PROBLEM TO SOLVE
The expected answer comprises all lines from the entries that contain the string "przetargi".

=== Begin Enclosure ===

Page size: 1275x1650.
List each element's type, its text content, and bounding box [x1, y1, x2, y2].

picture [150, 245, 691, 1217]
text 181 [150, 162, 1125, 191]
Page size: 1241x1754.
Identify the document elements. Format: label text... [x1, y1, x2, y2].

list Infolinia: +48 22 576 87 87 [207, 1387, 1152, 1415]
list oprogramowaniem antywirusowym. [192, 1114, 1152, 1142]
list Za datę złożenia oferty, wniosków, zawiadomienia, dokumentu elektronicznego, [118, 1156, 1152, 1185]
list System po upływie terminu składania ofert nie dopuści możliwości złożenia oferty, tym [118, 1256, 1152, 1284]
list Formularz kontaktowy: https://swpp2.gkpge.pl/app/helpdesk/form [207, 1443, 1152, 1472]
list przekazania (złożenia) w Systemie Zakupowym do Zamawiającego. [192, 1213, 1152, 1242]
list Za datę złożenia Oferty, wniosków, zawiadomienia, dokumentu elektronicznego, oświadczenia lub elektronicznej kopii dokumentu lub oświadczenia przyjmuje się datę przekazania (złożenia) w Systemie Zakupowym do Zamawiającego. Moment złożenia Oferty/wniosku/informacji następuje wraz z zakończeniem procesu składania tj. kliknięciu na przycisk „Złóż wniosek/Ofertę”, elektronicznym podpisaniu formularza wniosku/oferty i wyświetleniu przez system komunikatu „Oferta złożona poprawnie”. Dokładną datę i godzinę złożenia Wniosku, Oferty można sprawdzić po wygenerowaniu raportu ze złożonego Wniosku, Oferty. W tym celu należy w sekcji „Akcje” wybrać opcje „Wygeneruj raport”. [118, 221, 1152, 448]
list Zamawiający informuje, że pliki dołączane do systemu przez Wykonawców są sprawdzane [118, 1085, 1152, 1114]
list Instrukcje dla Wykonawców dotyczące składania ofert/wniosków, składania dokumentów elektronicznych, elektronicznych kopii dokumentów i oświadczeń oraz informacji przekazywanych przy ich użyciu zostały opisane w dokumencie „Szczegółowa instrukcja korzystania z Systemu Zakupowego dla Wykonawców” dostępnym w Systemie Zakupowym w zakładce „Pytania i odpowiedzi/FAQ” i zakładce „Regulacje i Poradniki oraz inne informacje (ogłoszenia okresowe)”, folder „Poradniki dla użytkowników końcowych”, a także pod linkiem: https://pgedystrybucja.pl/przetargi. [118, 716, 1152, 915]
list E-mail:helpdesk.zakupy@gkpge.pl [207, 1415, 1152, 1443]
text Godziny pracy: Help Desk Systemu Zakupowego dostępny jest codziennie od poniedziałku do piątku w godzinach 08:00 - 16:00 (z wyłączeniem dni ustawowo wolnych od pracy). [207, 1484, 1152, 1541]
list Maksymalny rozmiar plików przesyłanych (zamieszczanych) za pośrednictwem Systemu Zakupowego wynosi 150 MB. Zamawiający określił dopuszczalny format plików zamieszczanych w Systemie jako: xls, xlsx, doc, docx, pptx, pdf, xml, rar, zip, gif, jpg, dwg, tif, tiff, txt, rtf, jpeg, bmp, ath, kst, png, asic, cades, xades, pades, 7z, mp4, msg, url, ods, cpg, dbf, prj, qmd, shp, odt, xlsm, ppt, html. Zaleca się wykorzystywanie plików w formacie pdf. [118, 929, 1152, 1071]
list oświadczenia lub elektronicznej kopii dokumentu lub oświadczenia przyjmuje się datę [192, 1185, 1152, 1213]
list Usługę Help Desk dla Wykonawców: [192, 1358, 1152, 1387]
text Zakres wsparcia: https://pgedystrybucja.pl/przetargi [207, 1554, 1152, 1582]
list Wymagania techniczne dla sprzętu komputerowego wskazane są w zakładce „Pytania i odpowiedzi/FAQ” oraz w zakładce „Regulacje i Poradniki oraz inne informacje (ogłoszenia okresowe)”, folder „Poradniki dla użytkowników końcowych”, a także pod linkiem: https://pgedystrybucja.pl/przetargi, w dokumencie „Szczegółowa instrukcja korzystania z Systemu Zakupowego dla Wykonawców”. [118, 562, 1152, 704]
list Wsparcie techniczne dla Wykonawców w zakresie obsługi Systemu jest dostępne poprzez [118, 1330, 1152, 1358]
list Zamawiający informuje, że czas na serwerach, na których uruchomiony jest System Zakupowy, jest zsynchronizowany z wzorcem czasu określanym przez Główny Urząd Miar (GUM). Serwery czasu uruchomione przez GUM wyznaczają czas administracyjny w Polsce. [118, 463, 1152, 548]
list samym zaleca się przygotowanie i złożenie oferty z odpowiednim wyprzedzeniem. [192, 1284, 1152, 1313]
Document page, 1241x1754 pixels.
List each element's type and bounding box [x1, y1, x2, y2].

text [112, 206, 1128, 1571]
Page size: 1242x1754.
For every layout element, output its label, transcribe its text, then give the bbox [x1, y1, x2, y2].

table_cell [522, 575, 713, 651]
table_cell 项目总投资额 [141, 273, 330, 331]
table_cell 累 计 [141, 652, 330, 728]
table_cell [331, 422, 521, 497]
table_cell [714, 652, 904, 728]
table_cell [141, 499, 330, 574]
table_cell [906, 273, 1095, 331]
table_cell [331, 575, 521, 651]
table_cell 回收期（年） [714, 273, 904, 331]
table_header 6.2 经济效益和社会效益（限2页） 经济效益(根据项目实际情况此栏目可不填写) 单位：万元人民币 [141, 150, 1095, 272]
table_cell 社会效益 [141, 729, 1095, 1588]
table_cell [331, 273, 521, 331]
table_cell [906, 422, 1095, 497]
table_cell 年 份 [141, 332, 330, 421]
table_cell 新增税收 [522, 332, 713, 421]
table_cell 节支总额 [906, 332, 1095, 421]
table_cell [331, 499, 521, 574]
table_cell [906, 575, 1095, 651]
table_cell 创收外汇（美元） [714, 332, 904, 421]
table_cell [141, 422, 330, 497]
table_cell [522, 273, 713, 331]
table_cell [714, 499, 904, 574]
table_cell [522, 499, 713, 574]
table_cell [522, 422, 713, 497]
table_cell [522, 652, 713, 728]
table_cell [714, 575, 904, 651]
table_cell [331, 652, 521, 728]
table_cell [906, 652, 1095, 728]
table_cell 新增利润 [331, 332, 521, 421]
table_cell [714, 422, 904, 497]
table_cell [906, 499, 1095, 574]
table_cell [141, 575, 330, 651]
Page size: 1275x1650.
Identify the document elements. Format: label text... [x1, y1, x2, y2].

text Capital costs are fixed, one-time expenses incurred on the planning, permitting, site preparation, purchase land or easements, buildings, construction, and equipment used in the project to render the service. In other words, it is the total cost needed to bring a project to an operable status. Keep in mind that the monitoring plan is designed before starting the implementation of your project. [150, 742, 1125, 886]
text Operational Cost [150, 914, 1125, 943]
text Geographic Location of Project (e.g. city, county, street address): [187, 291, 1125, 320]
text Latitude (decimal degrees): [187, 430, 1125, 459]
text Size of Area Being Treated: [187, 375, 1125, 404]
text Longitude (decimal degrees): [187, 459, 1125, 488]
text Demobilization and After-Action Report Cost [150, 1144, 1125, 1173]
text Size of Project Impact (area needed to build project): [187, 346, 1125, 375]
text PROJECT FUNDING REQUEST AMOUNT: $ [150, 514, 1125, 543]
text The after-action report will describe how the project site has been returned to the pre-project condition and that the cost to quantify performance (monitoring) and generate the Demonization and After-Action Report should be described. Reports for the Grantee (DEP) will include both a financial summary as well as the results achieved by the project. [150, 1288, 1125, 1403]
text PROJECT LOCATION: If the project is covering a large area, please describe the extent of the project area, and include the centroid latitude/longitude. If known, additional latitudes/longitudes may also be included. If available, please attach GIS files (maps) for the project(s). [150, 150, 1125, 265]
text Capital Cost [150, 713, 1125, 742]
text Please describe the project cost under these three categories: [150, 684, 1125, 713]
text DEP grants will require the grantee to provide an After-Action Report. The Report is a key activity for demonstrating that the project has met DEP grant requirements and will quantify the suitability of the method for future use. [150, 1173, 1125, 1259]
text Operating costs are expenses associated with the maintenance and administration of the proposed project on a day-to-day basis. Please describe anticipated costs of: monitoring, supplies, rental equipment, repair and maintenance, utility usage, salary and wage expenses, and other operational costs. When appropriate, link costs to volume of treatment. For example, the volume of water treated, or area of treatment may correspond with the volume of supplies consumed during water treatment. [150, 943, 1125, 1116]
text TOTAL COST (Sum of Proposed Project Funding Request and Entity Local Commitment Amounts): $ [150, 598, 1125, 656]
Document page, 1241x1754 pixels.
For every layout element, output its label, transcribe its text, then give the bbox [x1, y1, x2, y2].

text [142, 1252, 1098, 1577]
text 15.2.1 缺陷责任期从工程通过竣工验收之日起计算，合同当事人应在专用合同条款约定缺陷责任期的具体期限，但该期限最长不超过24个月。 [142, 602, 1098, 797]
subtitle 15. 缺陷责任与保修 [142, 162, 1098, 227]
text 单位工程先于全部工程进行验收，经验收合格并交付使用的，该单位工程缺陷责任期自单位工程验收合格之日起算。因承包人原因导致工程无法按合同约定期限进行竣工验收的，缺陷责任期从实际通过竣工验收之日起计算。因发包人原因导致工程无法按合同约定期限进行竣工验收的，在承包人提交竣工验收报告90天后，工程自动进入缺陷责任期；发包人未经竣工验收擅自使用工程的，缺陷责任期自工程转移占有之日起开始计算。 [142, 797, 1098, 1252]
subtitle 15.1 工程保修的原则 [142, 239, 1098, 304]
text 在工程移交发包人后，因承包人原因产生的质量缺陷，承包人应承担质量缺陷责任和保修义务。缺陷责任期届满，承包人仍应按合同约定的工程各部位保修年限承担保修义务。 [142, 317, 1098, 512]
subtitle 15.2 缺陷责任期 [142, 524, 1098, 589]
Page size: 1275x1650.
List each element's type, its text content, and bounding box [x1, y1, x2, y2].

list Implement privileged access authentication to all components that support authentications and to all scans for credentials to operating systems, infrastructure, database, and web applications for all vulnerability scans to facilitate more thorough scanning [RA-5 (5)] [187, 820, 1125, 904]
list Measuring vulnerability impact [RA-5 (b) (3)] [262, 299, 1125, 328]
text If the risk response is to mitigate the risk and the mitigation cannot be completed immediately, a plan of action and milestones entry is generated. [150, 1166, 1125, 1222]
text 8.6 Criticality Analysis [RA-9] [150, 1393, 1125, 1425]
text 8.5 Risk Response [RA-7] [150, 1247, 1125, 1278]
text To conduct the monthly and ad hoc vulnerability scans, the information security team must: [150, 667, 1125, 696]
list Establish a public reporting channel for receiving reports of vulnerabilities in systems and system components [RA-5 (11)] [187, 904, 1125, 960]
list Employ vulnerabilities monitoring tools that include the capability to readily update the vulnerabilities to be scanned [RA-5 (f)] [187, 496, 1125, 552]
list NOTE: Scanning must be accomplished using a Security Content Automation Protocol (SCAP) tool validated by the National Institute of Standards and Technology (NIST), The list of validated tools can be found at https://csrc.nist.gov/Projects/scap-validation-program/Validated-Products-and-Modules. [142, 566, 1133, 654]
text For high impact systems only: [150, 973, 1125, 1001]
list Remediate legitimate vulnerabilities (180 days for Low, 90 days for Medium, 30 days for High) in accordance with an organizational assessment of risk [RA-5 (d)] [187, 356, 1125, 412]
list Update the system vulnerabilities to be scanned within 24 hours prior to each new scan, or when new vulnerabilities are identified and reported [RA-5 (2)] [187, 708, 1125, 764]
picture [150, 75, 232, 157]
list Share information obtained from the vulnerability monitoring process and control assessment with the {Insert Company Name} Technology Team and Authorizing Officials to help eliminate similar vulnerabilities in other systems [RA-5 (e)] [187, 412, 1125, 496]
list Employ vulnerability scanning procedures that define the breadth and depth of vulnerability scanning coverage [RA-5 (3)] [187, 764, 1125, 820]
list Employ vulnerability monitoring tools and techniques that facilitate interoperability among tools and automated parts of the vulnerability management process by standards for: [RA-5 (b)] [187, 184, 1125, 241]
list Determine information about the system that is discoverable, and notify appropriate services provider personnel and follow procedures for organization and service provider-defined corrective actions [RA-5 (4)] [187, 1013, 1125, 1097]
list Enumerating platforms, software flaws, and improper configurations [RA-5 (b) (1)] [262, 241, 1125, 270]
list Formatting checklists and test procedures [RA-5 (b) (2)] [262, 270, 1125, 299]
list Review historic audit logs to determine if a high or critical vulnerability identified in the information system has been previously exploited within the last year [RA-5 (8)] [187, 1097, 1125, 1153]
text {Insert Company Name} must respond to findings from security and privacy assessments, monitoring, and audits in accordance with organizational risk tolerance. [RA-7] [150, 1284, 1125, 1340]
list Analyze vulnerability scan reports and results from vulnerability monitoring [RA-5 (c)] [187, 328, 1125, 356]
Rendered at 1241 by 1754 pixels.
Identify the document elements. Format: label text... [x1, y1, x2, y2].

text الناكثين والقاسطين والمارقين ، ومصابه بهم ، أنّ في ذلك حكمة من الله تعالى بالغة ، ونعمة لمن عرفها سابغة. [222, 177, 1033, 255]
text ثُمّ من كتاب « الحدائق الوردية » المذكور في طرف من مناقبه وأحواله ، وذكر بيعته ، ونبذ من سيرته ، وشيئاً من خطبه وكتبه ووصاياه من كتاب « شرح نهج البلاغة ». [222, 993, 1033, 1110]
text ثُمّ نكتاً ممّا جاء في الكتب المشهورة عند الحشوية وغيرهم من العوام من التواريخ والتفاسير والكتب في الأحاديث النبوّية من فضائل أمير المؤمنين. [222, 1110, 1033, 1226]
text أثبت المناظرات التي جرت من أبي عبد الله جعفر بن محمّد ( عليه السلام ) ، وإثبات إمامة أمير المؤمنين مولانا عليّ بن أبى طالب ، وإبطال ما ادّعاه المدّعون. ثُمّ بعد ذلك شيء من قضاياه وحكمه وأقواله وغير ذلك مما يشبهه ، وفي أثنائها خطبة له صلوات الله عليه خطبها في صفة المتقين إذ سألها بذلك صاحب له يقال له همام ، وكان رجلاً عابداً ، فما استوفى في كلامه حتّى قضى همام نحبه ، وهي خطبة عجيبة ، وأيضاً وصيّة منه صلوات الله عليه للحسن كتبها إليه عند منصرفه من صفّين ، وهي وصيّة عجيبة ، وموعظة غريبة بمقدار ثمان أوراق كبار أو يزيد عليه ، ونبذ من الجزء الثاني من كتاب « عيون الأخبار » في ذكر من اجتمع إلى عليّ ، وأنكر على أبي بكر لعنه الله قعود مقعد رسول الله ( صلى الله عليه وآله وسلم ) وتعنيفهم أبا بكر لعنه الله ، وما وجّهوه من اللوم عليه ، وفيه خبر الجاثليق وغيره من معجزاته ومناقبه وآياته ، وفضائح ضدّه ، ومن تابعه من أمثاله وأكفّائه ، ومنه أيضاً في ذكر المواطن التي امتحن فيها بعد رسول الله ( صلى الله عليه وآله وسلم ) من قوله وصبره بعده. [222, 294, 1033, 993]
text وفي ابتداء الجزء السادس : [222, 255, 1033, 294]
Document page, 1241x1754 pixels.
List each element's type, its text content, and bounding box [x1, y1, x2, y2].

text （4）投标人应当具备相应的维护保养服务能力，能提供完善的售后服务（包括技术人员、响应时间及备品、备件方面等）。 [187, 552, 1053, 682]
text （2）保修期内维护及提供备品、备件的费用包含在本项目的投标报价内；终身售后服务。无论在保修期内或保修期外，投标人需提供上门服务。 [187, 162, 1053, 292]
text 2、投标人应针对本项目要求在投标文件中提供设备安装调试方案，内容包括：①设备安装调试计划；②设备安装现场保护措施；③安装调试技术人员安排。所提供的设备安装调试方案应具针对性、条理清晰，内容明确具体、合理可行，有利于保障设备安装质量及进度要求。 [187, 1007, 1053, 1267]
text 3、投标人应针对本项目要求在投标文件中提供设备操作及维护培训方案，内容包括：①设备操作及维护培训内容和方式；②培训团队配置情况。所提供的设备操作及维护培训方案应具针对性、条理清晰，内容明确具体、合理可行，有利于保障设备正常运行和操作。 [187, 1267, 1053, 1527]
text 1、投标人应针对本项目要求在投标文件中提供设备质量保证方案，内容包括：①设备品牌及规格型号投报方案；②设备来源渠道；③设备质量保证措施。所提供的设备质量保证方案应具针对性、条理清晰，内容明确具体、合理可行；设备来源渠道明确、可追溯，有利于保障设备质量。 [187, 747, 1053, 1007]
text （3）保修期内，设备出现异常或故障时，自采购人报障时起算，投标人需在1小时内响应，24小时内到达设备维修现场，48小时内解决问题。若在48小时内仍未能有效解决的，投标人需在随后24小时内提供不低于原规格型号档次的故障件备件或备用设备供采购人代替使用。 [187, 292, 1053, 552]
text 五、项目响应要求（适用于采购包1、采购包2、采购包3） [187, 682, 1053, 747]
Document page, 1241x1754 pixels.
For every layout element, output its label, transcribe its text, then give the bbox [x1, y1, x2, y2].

=== End Enclosure ===

SOLUTION FOR THIS TASK
list Instrukcje dla Wykonawców dotyczące składania ofert/wniosków, składania dokumentów elektronicznych, elektronicznych kopii dokumentów i oświadczeń oraz informacji przekazywanych przy ich użyciu zostały opisane w dokumencie „Szczegółowa instrukcja korzystania z Systemu Zakupowego dla Wykonawców” dostępnym w Systemie Zakupowym w zakładce „Pytania i odpowiedzi/FAQ” i zakładce „Regulacje i Poradniki oraz inne informacje (ogłoszenia okresowe)”, folder „Poradniki dla użytkowników końcowych”, a także pod linkiem: https://pgedystrybucja.pl/przetargi. [118, 716, 1152, 915]
text Zakres wsparcia: https://pgedystrybucja.pl/przetargi [207, 1554, 1152, 1582]
list Wymagania techniczne dla sprzętu komputerowego wskazane są w zakładce „Pytania i odpowiedzi/FAQ” oraz w zakładce „Regulacje i Poradniki oraz inne informacje (ogłoszenia okresowe)”, folder „Poradniki dla użytkowników końcowych”, a także pod linkiem: https://pgedystrybucja.pl/przetargi, w dokumencie „Szczegółowa instrukcja korzystania z Systemu Zakupowego dla Wykonawców”. [118, 562, 1152, 704]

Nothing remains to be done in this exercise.